Once the patients had agreed to participate, they were taken individually for electroconvulsive therapy – and ECT electrodes were attached to the heads of all of the patients before they were given general anaesthetic, which is standard procedure.

However, this was a randomised trial: 12 patients were not given the electric shock because there was no electricity in the electrodes while the remaining 15 were given the treatment.

Who received what remained a secret – in full compliance with the rules for the trial. And the participants were not informed when they awoke from the anaesthetic.

24 hours later, the brains of the participants were scanned and, while they lay in the MRI scanner, they were shown a range of images.
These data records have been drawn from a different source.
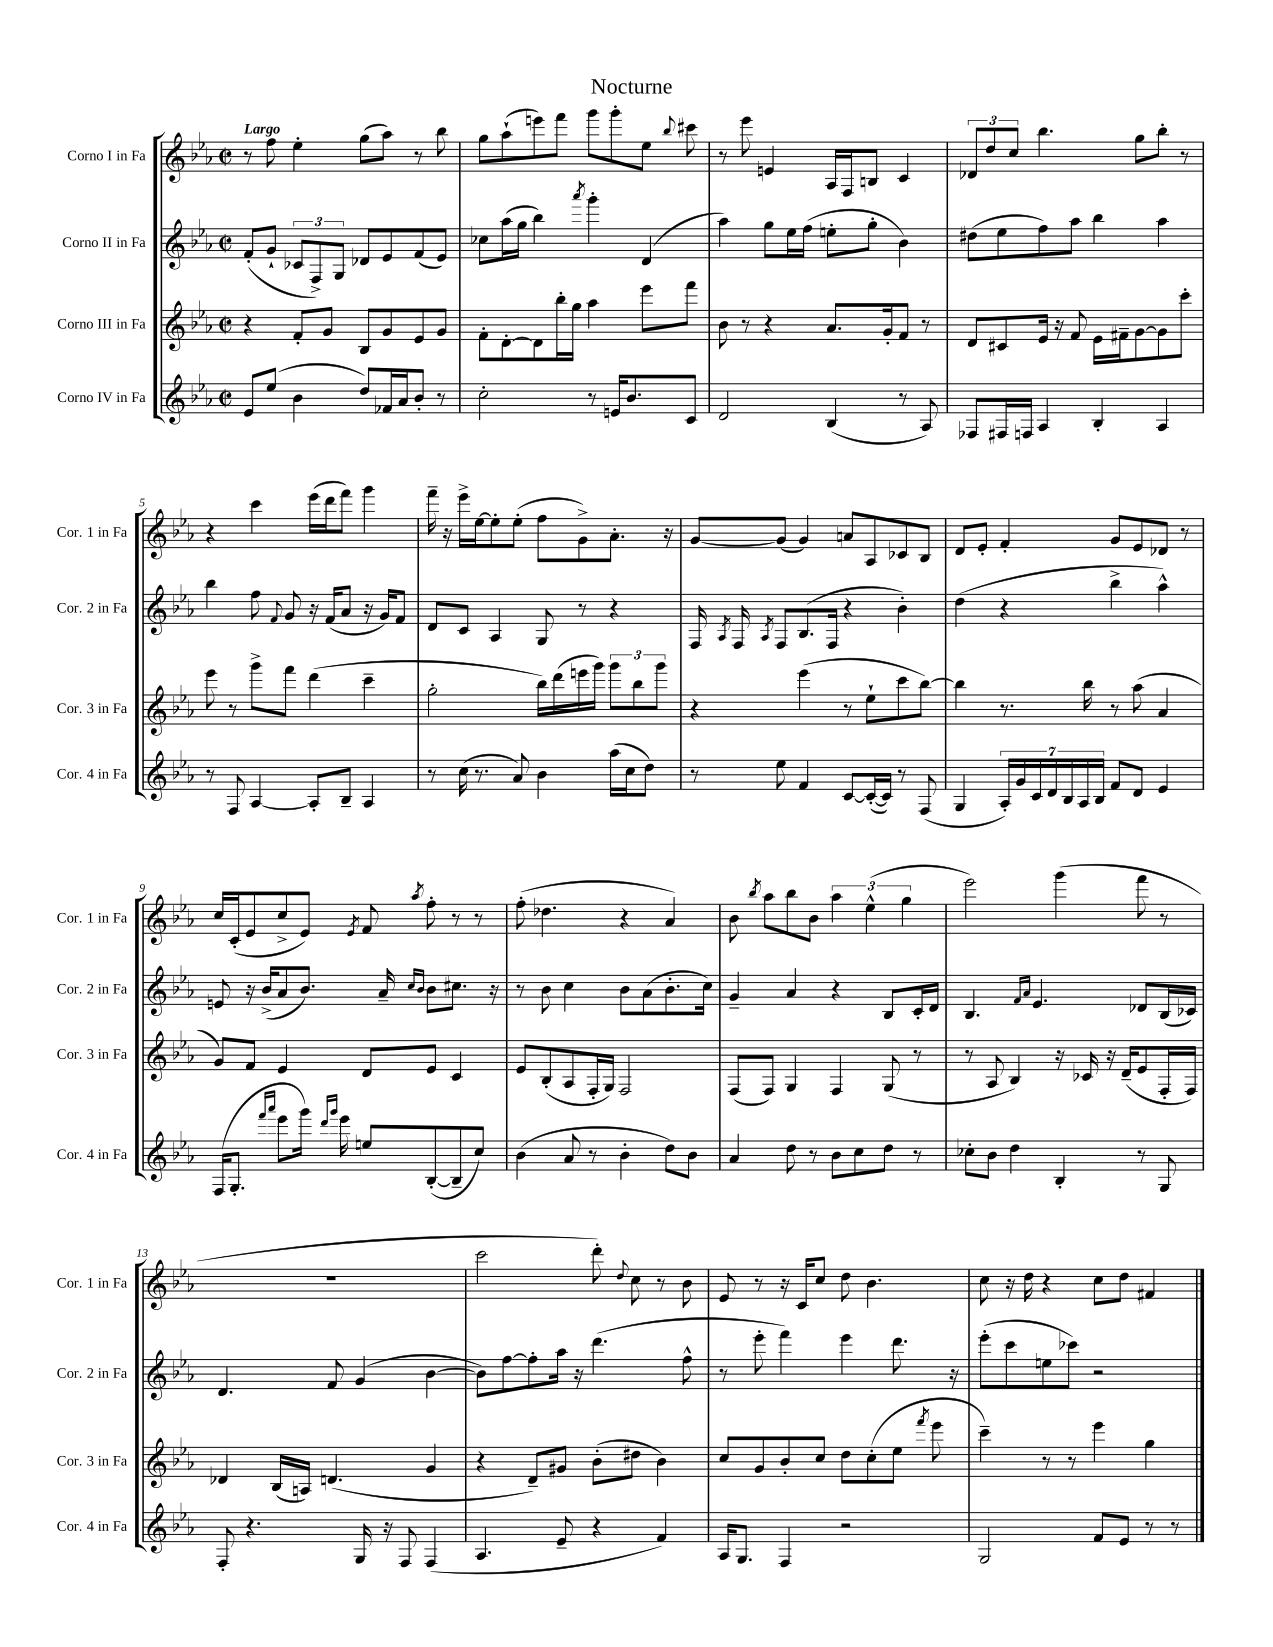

**kern	**kern	**kern	**kern
*part4	*part3	*part2	*part1
*staff4	*staff3	*staff2	*staff1
*I"Corno IV in Fa	*I"Corno III in Fa	*I"Corno II in Fa	*I"Corno I in Fa
*I'Cor. 4 in Fa	*I'Cor. 3 in Fa	*I'Cor. 2 in Fa	*I'Cor. 1 in Fa
*clefG2	*clefG2	*clefG2	*clefG2
*k[b-e-a-]	*k[b-e-a-]	*k[b-e-a-]	*k[b-e-a-]
*M2/2	*M2/2	*M2/2	*M2/2
*met(c|)	*met(c|)	*met(c|)	*met(c|)
=1	=1	=1	=1
!	!	!	!LO:TX:a:B:t=Largo
8e-/L	4r	(8f'/L	8r
(8ee-/J	.	8g`/J	8ff\
4b-\	8f'/L	12c-X/L	4ee-'\
.	.	12F^/)	.
.	8g/J	.	.
.	.	12G/J	.
8dd/L)	8B-/L	8d-X/L	(8gg\L
16f-X/L	8g/	8e-/	8aa-\J)
16a-/J	.	.	.
8b-'/J	8e-/	(8f/	8r
8r	8g/J	8e-/J)	8bb-\
=2	=2	=2	=2
2cc'\	8f'\L	8cc-X\L	8gg\L
.	[8d'\	(16aa-\L	(8aa-`\
.	.	16gg\JJ	.
.	8d\]	4bb-\)	8eeen\)
.	16bb-'\L	.	8fff\J
.	16gg\JJ	.	.
.	.	8qaaa-/	.
8r	4aa-\	4ggg'\	8ggg\L
16en/KL	.	.	8ggg'\
8.b-/	.	.	.
.	8eee-\L	(4d/	8ee-\J
.	.	.	8qqbb-/
8c/J	8fff\J	.	8ccc#X\
=3	=3	=3	=3
2d/	8b-\	4aa-\)	8r
.	8r	.	8eee-\
.	4r	8gg\L	4en/
.	.	16ee-\L	.
.	.	(16ff\JJ	.
(4B-/	8.a-/L	8een'\L	16A-/LL
.	.	.	16F/J
.	.	8gg'\J	8Bn/J
.	16g'/k	.	.
8r	8f/J	4b-\)	4c/
8A-/)	8r	.	.
=4	=4	=4	=4
8F-X/L	8d/L	(8dd#X\L	12d-X/L
.	.	.	12dd/
16F#X/L	8c#X/	8ee-\	.
.	.	.	12cc/J
16Fn/JJ	.	.	.
4A-/	16e-/Jk	8ff\)	4.bb-\
.	16r	.	.
.	8f/	8aa-\J	.
4B-'/	16e-\LL	4bb-\	.
.	16f#X~\J	.	.
.	[8g\	.	8gg\L
4A-/	8g\]	4aa-\	8bb-'\J
.	8ccc'\J	.	8r
!!LO:LB:g=z
=5	=5	=5	=5
8r	8eee-\	4bb-\	4r
8F/	8r	.	.
[4A-/	8ggg^\L	8ff\	4ccc\
.	.	8qqf/	.
.	8fff\J	8g/	.
8A-'/L]	(4ddd\	16r	(16eee-\LL
.	.	(16f/KL	16ddd\J
8B-~/J	.	8a-/J	8fff\J)
4A-/	4ccc~\	16r	4ggg\
.	.	16g/KL)	.
.	.	8f/J	.
=6	=6	=6	=6
8r	2gg'\	8d/L	16fff~\
.	.	.	16r
(16cc\	.	8c/J	16eee-^\LL
8.r	.	.	[16ee-\J
.	.	4A-/	8ee-'\]
8a-/)	.	.	(8ee-'\J
4b-\	16bb-\LL)	8G/	8ff\L
.	(16ddd\	.	.
.	16eeen\	8r	8g^\)
.	16ggg\JJ)	.	.
(16aa-\LL	12ggg\L	4r	8.a-'\J
16cc\J	.	.	.
.	12bb-\	.	.
8dd\J)	.	.	.
.	12ggg\J	.	.
.	.	.	16r
=7	=7	=7	=7
8r	4r	16F/	[8g/L
.	.	8qA-/	.
.	.	16F/	.
.	.	8qA-/	.
8ee-\	.	8F/L	(8g/J]
4f/	(4eee-\	(8.B-/	4g/)
.	.	16F/Jk	.
[8c/L	8r	4r	8an/L
(16c'/L_	8ee-`\L	.	8A-/
16c/JJ])	.	.	.
8r	8ccc\	4b-'\)	8c-X/
(8F/	[8bb-\J)	.	8B-/J
=8	=8	=8	=8
4G/	4bb-\]	(4dd\	8d/L
.	.	.	8e-'/J
28A-'/LL)	8.r	4r	4f'/
28g/	.	.	.
28c/	.	.	.
28d/	.	.	.
28B-/	.	.	.
28A-/	.	.	.
.	16bb-\	.	.
28B-/JJ	.	.	.
8f/L	8r	4bb-^\	8g/L
8d/J	(8aa-\	.	8e-/
4e-/	4a-/	4aa-^^\)	8d-X/J
.	.	.	8r
!!LO:LB:g=z
=9	=9	=9	=9
(16F/KL	8g/L)	8en/	16cc/LL
8.G'/J	.	.	(16c'/J
.	8f/J	16r	8e-/
.	.	(16b-^/KL	.
16qqfff/LL	.	.	.
16qqaaa-/JJ	.	.	.
8eee-\L	4e-/	8a-/	8cc^/
16ggg\Jk)	.	8.b-/J)	8e-/J)
16qqddd/LL	.	.	.
16qqggg/JJ	.	.	.
16eee-\	.	.	.
.	.	.	8qe-/
8een/L	8d/L	.	8f/
.	.	16a-~/	.
.	.	16qqcc/LL	.
.	.	16qqb-/JJ	8qaa-/
([8B-'/	8e-/J	8b-\L	8ff'\
8B-~/]	4c/	8.cc#X\J	8r
8cc/J)	.	.	8r
.	.	16r	.
=10	=10	=10	=10
(4b-\	8e-/L	8r	(8ff'\
.	(8B-'/	8b-\	4.dd-X\
8a-/	8A-/	4cc\	.
8r	16F'/L	.	.
.	16G/JJ)	.	.
4b-'\	2F/	8b-\L	4r
.	.	(8a-\	.
8dd\L)	.	8.b-'\	4a-/)
8b-\J	.	.	.
.	.	16cc\Jk)	.
=11	=11	=11	=11
4a-/	(8F/L	4g~/	8b-\
.	.	.	8qbb-/
.	8F/J)	.	8aa-\L
8dd\	4G/	4a-/	8bb-\
8r	.	.	8b-\J
8b-\L	4F/	4r	6aa-\
8cc\	.	.	.
.	.	.	(6ee-^^\
8dd\J	(8G/	8B-/L	.
.	.	.	6gg\
8r	8r	16c'/L	.
.	.	16d/JJ	.
=12	=12	=12	=12
8cc-X'\L	8r	4.B-/	2eee-\)
8b-\J	8A-/	.	.
4dd\	4B-/)	.	.
.	.	16qqf/LL	.
.	.	16qqa-/JJ	.
.	.	4.e-/	.
4B-'/	16r	.	(4ggg\
.	16c-X/	.	.
.	16r	.	.
.	(16d~/KL	.	.
8r	8e-/	8d-X/L	8fff\
8G/	16F'/L	(16B-/L	8r
.	16F/JJ)	16c-X/JJ)	.
!!LO:LB:g=z
=13	=13	=13	=13
8F'/	4d-X/	4.d/	1r
4.r	.	.	.
.	(16B-/LL	.	.
.	16An/JJ)	.	.
.	(4.dn/	8f/	.
16G/	.	(4g/	.
16r	.	.	.
8F/	.	.	.
(4F/	4g/	[4b-\	.
=14	=14	=14	=14
4.A-/	4r	8b-\L])	2ccc\
.	.	[8ff\	.
.	8d~/L)	8ff'\]	.
8e-~/	8g#X/J	16aa-\Jk	.
.	.	16r	.
4r	(8b-'\L	(4.ddd\	8ddd'\)
.	.	.	8qqdd/
.	8dd#X\J	.	8cc\
4f/)	4b-\)	.	8r
.	.	8ff^^\	8b-\
=15	=15	=15	=15
16A-/KL	8cc/L	8r	8e-/
8.G/J	.	.	.
.	8g/	8eee-'\	8r
4F/	8b-'/	4fff\)	16r
.	.	.	16c/KL
.	8cc/J	.	8cc/J
2r	8dd\L	4eee-\	8dd\
.	(8cc'\	.	4.b-\
.	8ee-\J	8.ddd\	.
.	8qfff/	.	.
.	8eee-\	.	.
.	.	16r	.
=16	=16	=16	=16
2G/	4ccc~\)	(8eee-'\L	8cc\
.	.	8ccc\	16r
.	.	.	16dd\
.	8r	8een\	4r
.	8r	8ccc-X\J)	.
8f/L	4eee-\	2r	8cc\L
8e-/J	.	.	8dd\J
8r	4gg\	.	4f#X/
8r	.	.	.
==	==	==	==
*-	*-	*-	*-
“Some of the images were pleasant – for example, a romantic situation or a well-laid table full of delicious food. Other images, on the other hand, were unpleasant – for example, images of burnt children. Then there was a category of images described as neutral. And while they looked at the pictures, we looked into their brains using the scanner,” says Kamilla Miskowiak.

But what could Kamilla Miskowiak and her colleagues actually see when they scanned the brains of the subjects in this situation?

In the first place, they discovered something quite new:

That electric shocks affect the particular area in the frontal lobe where we already know there is increased activity when depressed individuals are tormented by negative thoughts about themselves.

More specifically, the researchers could see:

That an electric shock to this area of the frontal lobe reduces the brain activity that accompanies these negative, depressive thoughts.

To a certain extent, this last discovery is ‘indirect’ because the scanner can’t tell us what the patients were actually thinking while they looked at the various image categories.

However, the scans clearly showed:

That the 15 patients who had received electroconvulsive therapy the day before had less measurable activity in the specific area of the frontal lobe when they were shown the unpleasant images compared with the 12 patients who had been chosen by lot to receive placebo ECT.

Kamilla Miskowiak explains that getting severely depressed, hospitalised patients to participate in a randomised trial – which meant that they might not have immediate access to the treatment they so fervently desired – posed a dilemma.

“It made it difficult to recruit participants and that’s why it took six years to complete the programme. But I greatly admire the patients who agreed to participate to help with our research! These are the people we can thank for our new knowledge about the effect of ECT in cases of severe depression.”

All of the patients who took part in the trial were given ECT immediately afterwards. So, the patients who were chosen by lot to be in the placebo group ‘only’ had to wait two days before receiving electroconvulsive therapy.

The Danish-British trial does not address well-known side effects such as the memory and concentration difficulties which can develop after prolonged electroconvulsive therapy.